= Lucius Marcius Celer Marcus Calpurnius Longus =

2nd century Roman senator, consul and soldier

Lucius Marcius Celer Marcus Calpurnius Longus was a Roman senator, who was active during the second century AD. He was suffect consul in the last nundinium of 144 with Decimus Velius Fidus as his colleague. Longus is known entirely from inscriptions.

There has been a disagreement over the evidence of Calpurnius Longus' life since Edmund Groag first set forth the facts of his existence in the last book he wrote, a prosopography of the proconsuls of Achaea. The most recent investigation of his life was by Giuseppe Camodeca, who established a time line of his life up to his suffect consulship, which he dated to 148. Unfortunately, Camodeca was unaware that Werner Eck had published a military diploma that securely dated Calpurnius Longus' tenure as suffect consul to 144. Accordingly, all dates taken from Camodeca's article for Calpurnius Longus' life below are adjusted four years earlier.

•••

■ To be done ■
Using the Calpurnius Longus article, answer these:
(a) Who served alongside Longus as suffect consul?
(b) What was the subject of the last book Edmund Groag wrote?
(c) Which year did Giuseppe Camodeca give for the suffect consulship?
Rely only on the Calpurnius Longus article to answer.

■ Recorded information ■
•••

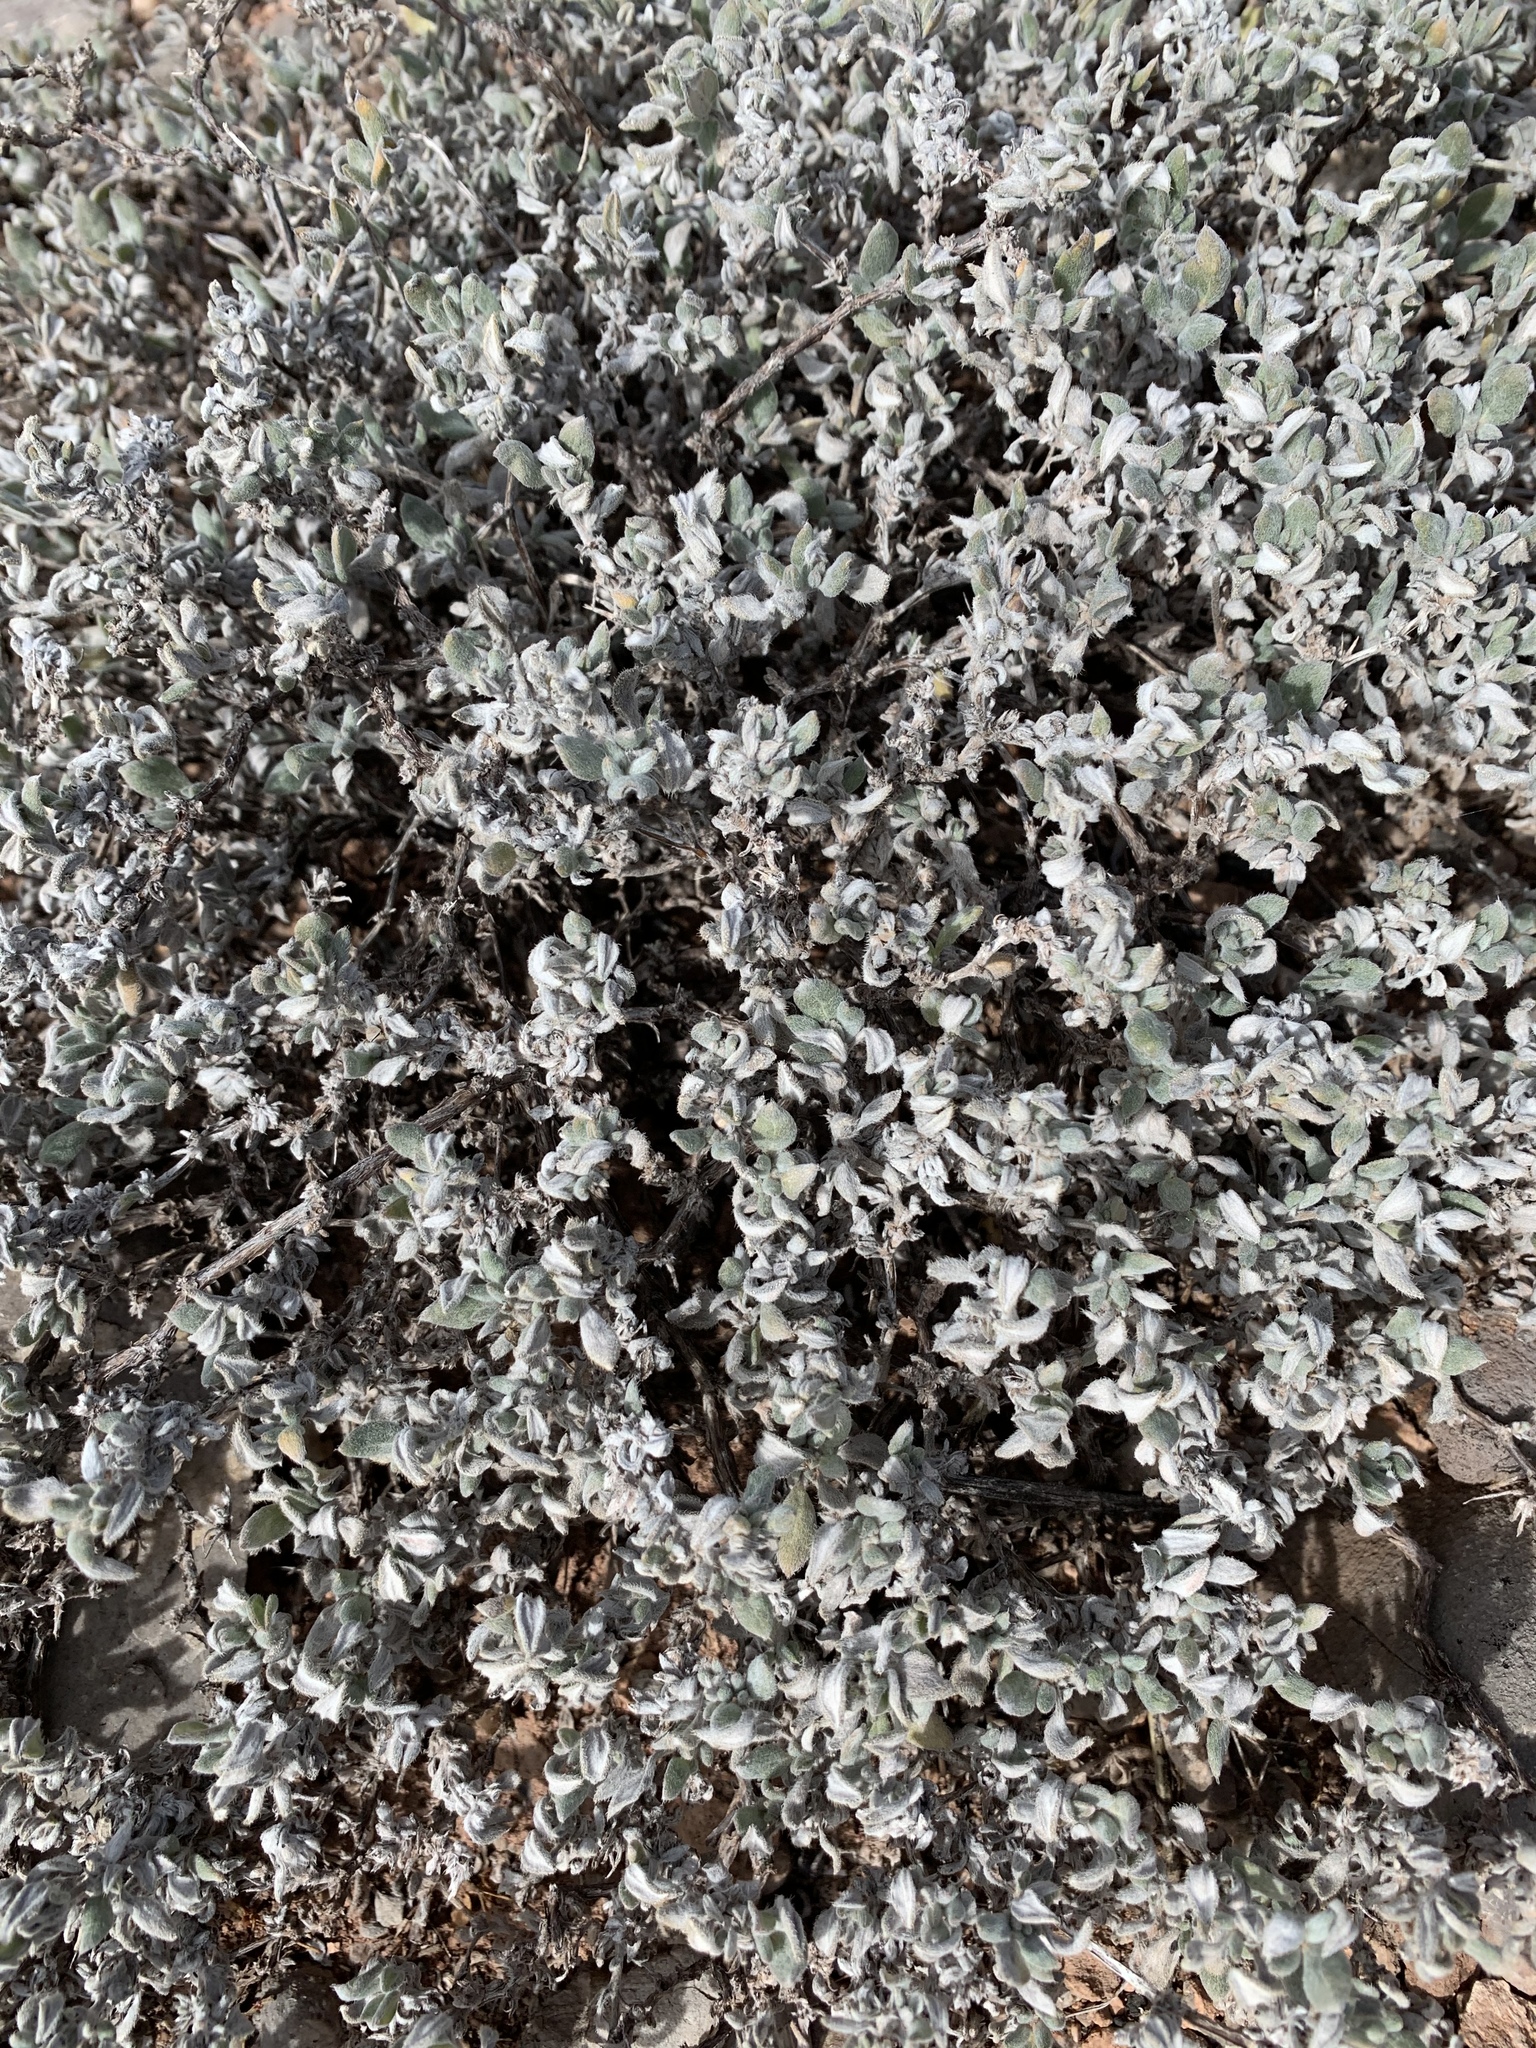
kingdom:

•••

■ Written solution ■
(a) Decimus Velius Fidus
(b) The proconsuls of Achaea (a prosopography of them)
(c) 148